“And you normally had a coach who already knew you all inside and out,” I said. This was as close as I would come to justifying myself. Outside the rink, he was welcome to criticize me however he wanted. And he had. When I had been a moping mess, haunting my sprawling mountain home in nothing but a bathrobe and a generous shot of whiskey in my coffee, Beckett had sat me down and called me out on my bullshit. It had stung, but it had been the right thing to do. And it had woken me up to the fact that I still had to live my life. Even if it wasn’t the way I wanted.

My nephew nodded.

“In here, I’m your coach. Harvey and Margot have the know-how and the authority. Anything you think any of us could do better, you should bring it up privately. I mean it. Feedback is welcome, so long as you don’t disregard your superiors in front of the entire team. It might seem like the right call at that moment, but you’re undermining the respect your teammates have for the coaches. It’ll have a domino effect.” My voice had hardened the longer I spoke.

Beckett straightened his back and sat still. “Understood.”

I nodded once. “Go now. Don’t let Caden wait for you.”

“He’s fine,” Beckett said, cocking his lips into a soft smile. “How about you, Uncle? Are you really alright?”

“I wish everyone would stop asking that,” I said lightly, but it didn’t come out very reassuring.

Giving me a small salute and a smile, Beckett got up. “It’s good to see you,” he said before leaving.

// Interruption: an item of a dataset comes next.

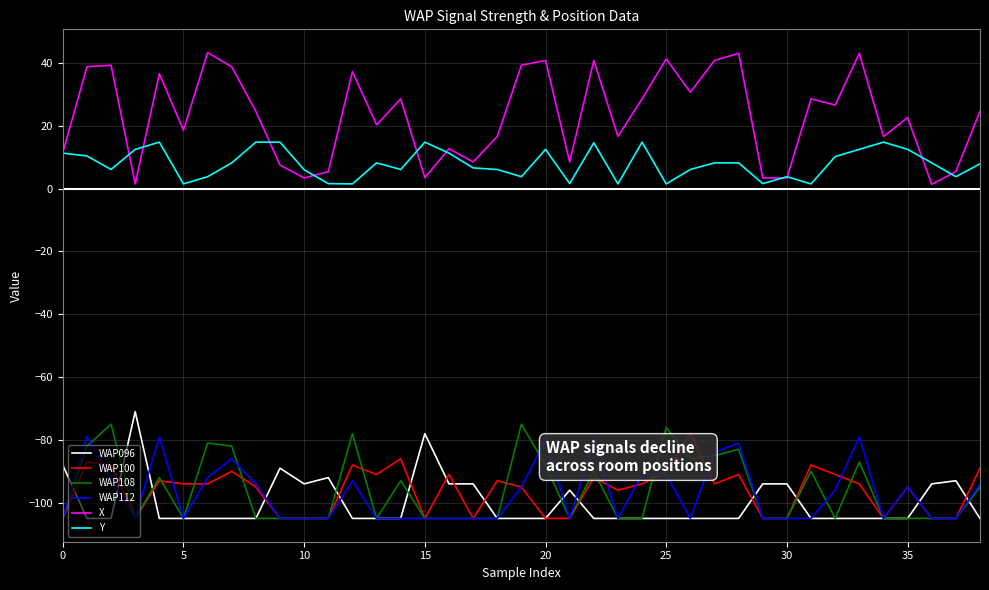

Does the chart display data point markers on the line(s)?

No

For most of my life, I wasn’t there nearly as much as I had wanted to be. It was ironic. I had been too busy rising to stardom after my brother had walked out on them. Julie, my former sister-in-law, would bring Beckett to my ranch in Texas or my home in the mountains for some guy-to-guy bonding. I’d taken care of them when times were tough, but I hadn’t watched the kid grow up. I would see him a few times a year, and he would seemingly be twice the height as the last time. And with a mouth on him!

Now I had a shot at being around, but Beckett was focusing on his future, and his life was already better for having Caden by his side.

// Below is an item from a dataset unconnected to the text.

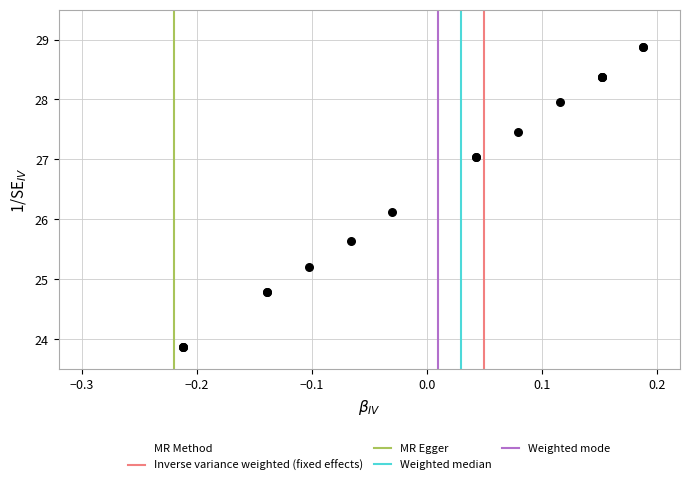

What Y value in the scatter plot is closest to 26?

26.1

It was a thing so foreign to me that I could hardly imagine what it felt like.

That stupid envy. Did it ever go away? They were young. They loved each other. They were beautiful together. And they lived in times that were far more welcoming to diversity. For an athlete, that was nearly unimaginable in my time.

Not that long ago, a queer athlete couldn’t dream of a happy life. He couldn’t hope for more than a string of discreet hotel hookups just to feel another human being next to him.

I should know.

I had let my life fly by without ever giving love a chance.

TWO

Carter

My fingers plucked the guitar strings independently from my mind. My thoughts drifted, but my hands knew what they were doing. They also knew they would rather be traveling up and down the octaves of my piano, but we’d left that back home. “You won’t have time to mess around with that thing,” Dad had informed me the first time I had mentioned the possible challenges of transporting my piano. “Dorm rooms don’t have enough space for those things. And your roommate won’t have the patience to listen to it.” He’d told me I would only attract trouble if I took the thing with me.

My roommate, Ron, was far more patient than Dad had predicted. And the room was much more spacious than what he’d described. And, for the win at three in a row, it turned out I had way more time than he’d claimed. In fact, all I had was time.

The weeks of warm-up drills with Coach Partridge and my gym routine were all I had on my agenda until the semester officially began.

So I sat in the shade of an old chestnut tree behind the team house where most of the Titans lived, ass on the stone table and feet on the matching bench, my guitar resting on my knee, fingers working while my mind wandered.

“I bet girls love you at parties,” Ron said.

For a moment, I thought he was sarcastic.

“I wish I could play like that,” he said.

“Do you play at all?” I asked.

Ron shrugged. “A few chords. Nothing that’ll get me laid.”

I snorted. “Guitar’s not getting me laid, dude.”

Ron leaned back on the flat bench that didn’t have a backrest, his head leaving the shade, sunlight setting his light hair to glow. He closed his eyes and let the sunshine warm him up. “Then you’re doing something wrong.”

“Yeah?” My mouth also worked without any input from my head. My mind was miles away. There had been times I would get like this over dinner, and Dad would wear the most peculiar frown you’d ever seen. “Where did you go?” he would ask. To be honest, daydreaming wasn’t something my dad could wrap his mind around.

“Girls love guys who can play a guitar,” Ron claimed.